The principles Anthropic has given Claude consist of guidelines drawn from the United Nations Universal Declaration of Human Rights and suggested by other AI companies, including Google DeepMind. More surprisingly, the constitution includes principles adapted from Apple rules for app developersthat prohibit “content that is offensive, insensitive, disturbing, intended to disgust, in very poor taste or just plain creepy,” among other things.

The constitution includes rules for the chatbot, including “choose the answer that most supports and encourages liberty, equality, and a sense of brotherhood”; “choose the response that is most supportive and encouraging for life, liberty and personal security”; and “choose the answer that is most respectful of the right to freedom of thought, conscience, opinion, expression, assembly and religion.”

Anthropic’s approach comes just as amazing progress in AI it offers impressively smooth chatbots with significant flaws. ChatGPT and similar systems generate impressive responses that reflect faster progress than expected.

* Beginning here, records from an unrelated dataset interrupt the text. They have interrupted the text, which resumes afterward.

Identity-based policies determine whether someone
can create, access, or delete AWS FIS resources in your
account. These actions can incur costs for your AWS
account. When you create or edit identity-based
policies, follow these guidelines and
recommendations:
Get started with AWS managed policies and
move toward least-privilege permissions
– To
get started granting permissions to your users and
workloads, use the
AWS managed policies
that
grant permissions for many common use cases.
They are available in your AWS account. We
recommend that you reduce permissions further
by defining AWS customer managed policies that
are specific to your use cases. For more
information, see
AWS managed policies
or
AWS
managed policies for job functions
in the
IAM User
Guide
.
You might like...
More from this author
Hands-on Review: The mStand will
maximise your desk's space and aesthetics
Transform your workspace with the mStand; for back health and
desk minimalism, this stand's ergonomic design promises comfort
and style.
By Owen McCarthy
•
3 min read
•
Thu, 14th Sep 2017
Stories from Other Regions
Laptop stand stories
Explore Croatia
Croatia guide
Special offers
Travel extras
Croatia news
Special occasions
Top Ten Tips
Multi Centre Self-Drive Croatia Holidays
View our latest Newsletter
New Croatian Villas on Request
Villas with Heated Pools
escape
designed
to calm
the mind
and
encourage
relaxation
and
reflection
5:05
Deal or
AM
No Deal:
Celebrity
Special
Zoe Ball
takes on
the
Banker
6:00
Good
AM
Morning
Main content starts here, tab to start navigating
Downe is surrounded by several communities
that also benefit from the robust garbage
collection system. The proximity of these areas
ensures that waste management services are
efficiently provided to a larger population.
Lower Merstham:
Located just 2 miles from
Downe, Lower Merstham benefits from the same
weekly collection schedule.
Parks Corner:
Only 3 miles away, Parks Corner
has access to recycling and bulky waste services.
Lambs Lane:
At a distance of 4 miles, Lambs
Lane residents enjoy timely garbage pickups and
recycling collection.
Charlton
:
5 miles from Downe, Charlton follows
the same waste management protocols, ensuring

But these chatbots too often fabricate informationand can replicate toxic language of the billions of words used to create them, many of which are pulled from the internet.

One trick that made OpenAI’s ChatGPT better at answering questions, and that has been adopted by others, involves humans rating the quality of responses from a language model. That data can be used to tune the model to provide answers that feel more satisfying, in a process known as “reinforcement learning with human feedback” (RLHF). But while the technique helps make ChatGPT and other systems more predictable, it requires humans to go through thousands of toxic or inappropriate responses. It also works indirectly, without providing a way to specify the exact values ​​that a system should reflect.